NewsOne: Talk about one thing that needs to happen in the next few years to give the middle class a chance at recovery.

Jackson: The first thing that has to happen is the protection of voting rights and registration. If the right wing has their way and state’s rights control voting rights, they would remove protections that make it difficult for seniors to vote. It would be harder for students to vote on campus. These are attempts to suppress acts of voting. There are 16-million Blacks registered to vote but 10 million are unregistered. The 10-million unregistered voters may be the key to the election.

The election of President Obama or the right wing will determine what happens in the next few years. They want state’s rights again, they want to remove voting rights protection, they want to undermine Medicare and Medicaid and Social Security. All the infrastructure Lyndon Johnson put in place is vulnerable to a right-wing controlled Congress and White House. The stakes are very high. That’s the bad news.

The good news is that we have the power to fight back. When this happened in the past we didn’t have the right to vote. We couldn’t get into the stadium. We went to bat without a bat. But now we can swing the bat. We can hit the ball, but you have to come out of the dugout and fight. No one has earned the right to do less than their best.

NewsOne: Although the Black middle class has been disproportionately affected by the financial meltdown, isn’t the entire middle class of all races and ethnicities at risk?

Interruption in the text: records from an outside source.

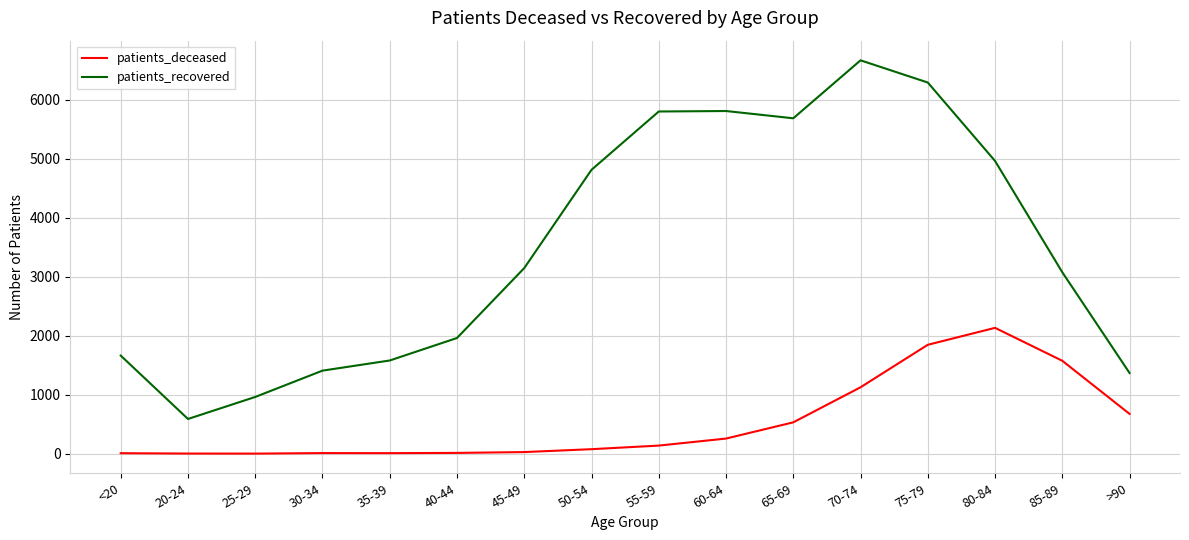

True or false: patients_recovered and patients_deceased cross at least once.

False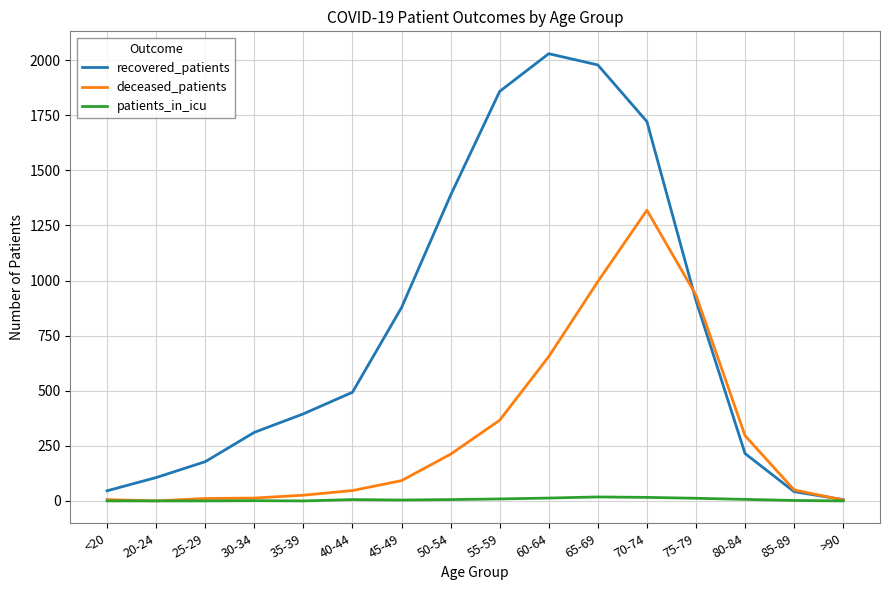

List the series in order of their peak value, lowest first.

patients_in_icu, deceased_patients, recovered_patients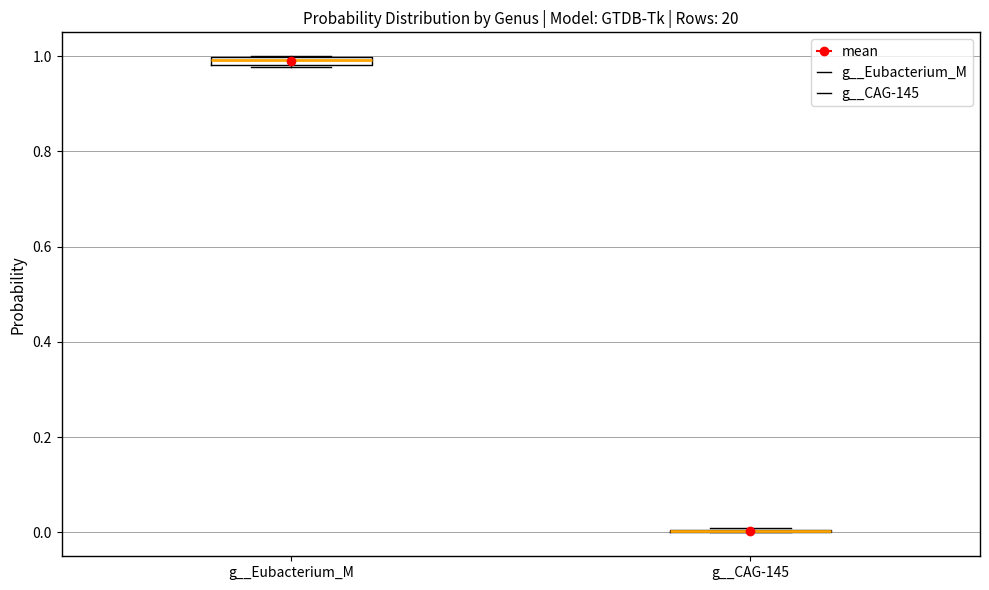

Where is the lower edge of the box for g__Eubacterium_M on the y-axis? The values are not printed on the chart, so give them approximately, as read against the axis.

0.98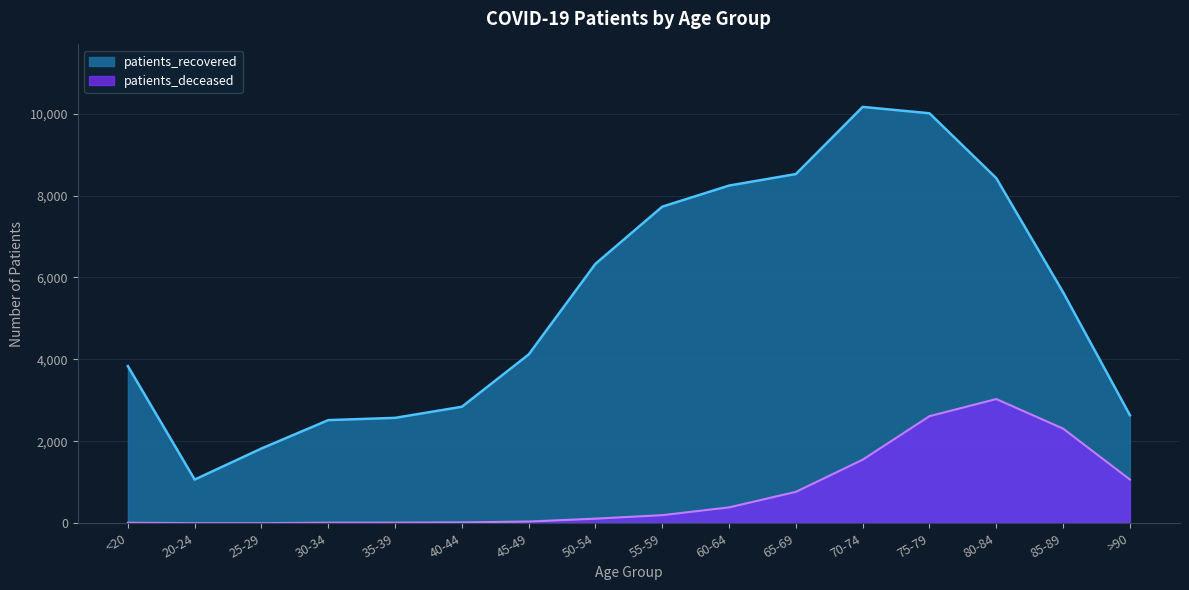

Is the value of patients_deceased at 20-24 greater than the value of patients_recovered at 60-64?

No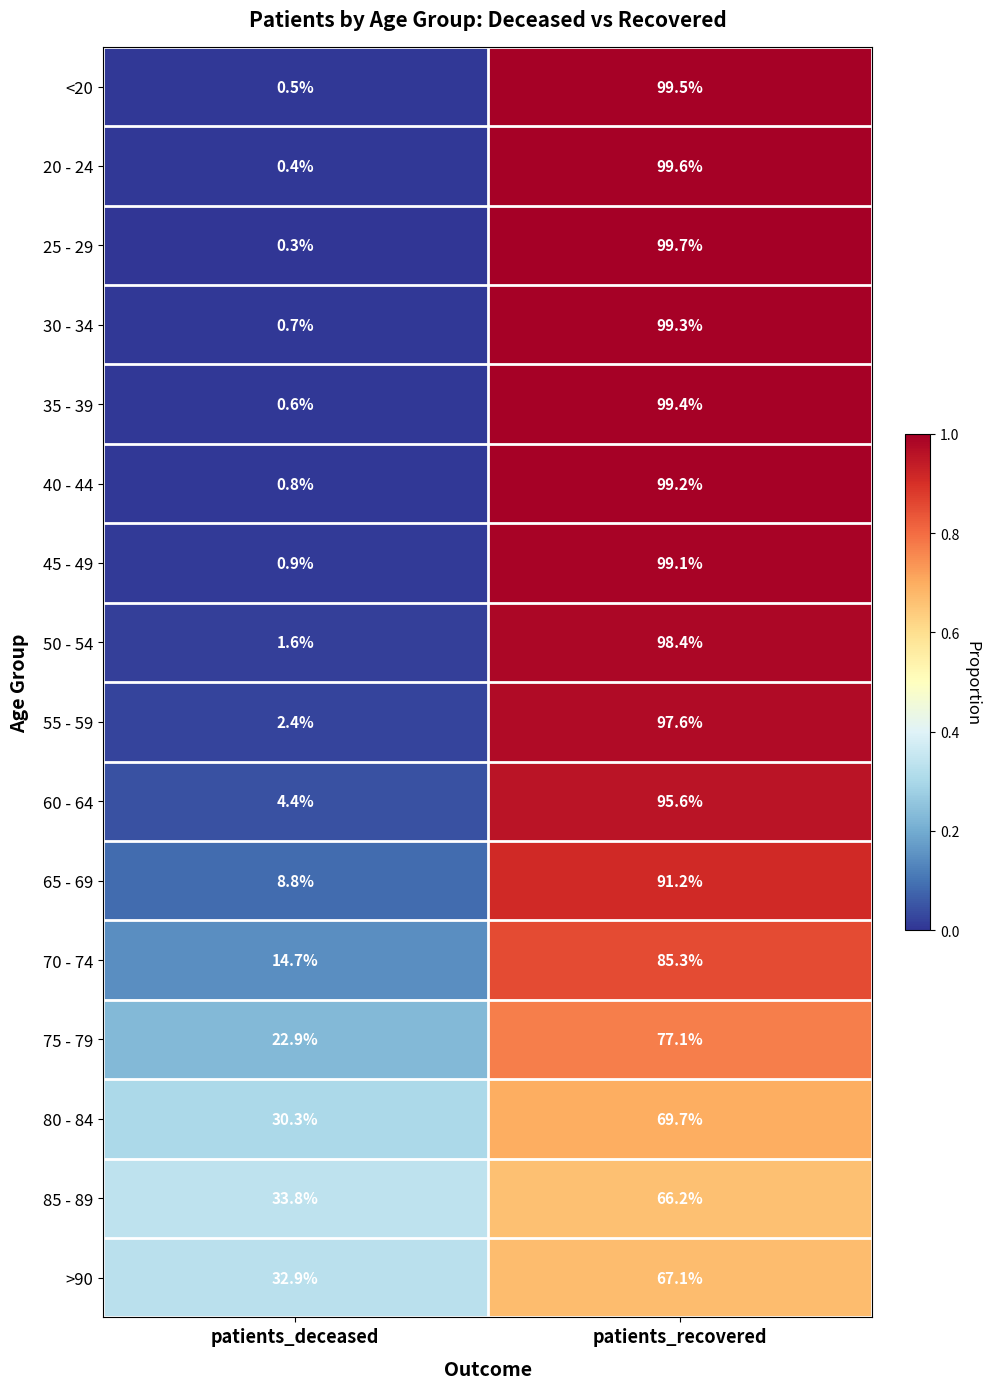

Between patients_deceased and patients_recovered, which series saw the biggest shift?

25 - 29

Jackson: The liberation of Blacks is not for Blacks only. When Blacks got the right to vote, white women got the right to sit on juries. What’s good for Blacks is good for all of America. What’s good for the very rich might not be good for anybody but them. Why would anyone be able to make $21 million not showing up for work for a single day? That is vulgar capitalism. That is not good for the nation. When Lyndon Johnson kicked off the war on poverty he did so in Appalachia to deracialize the debate. We have a moral concern to feed all of the hungry, wipe out malnutrition, so that every American be housed and every child have access to education. Ours is a broad-based moral agenda. Our moral vision is not limited to race on one part of town.

NewsOne: You’ve been hosting the Wall Street Project for 15 years. Are you optimistic about any change the event has produced?

Jackson: Fifteen years later we are still in the business of opening closed doors and fighting for economic justice. We see measures of bits of progress. We are facing a stiff wind right now, but if we persist and keep fighting back, we will prevail.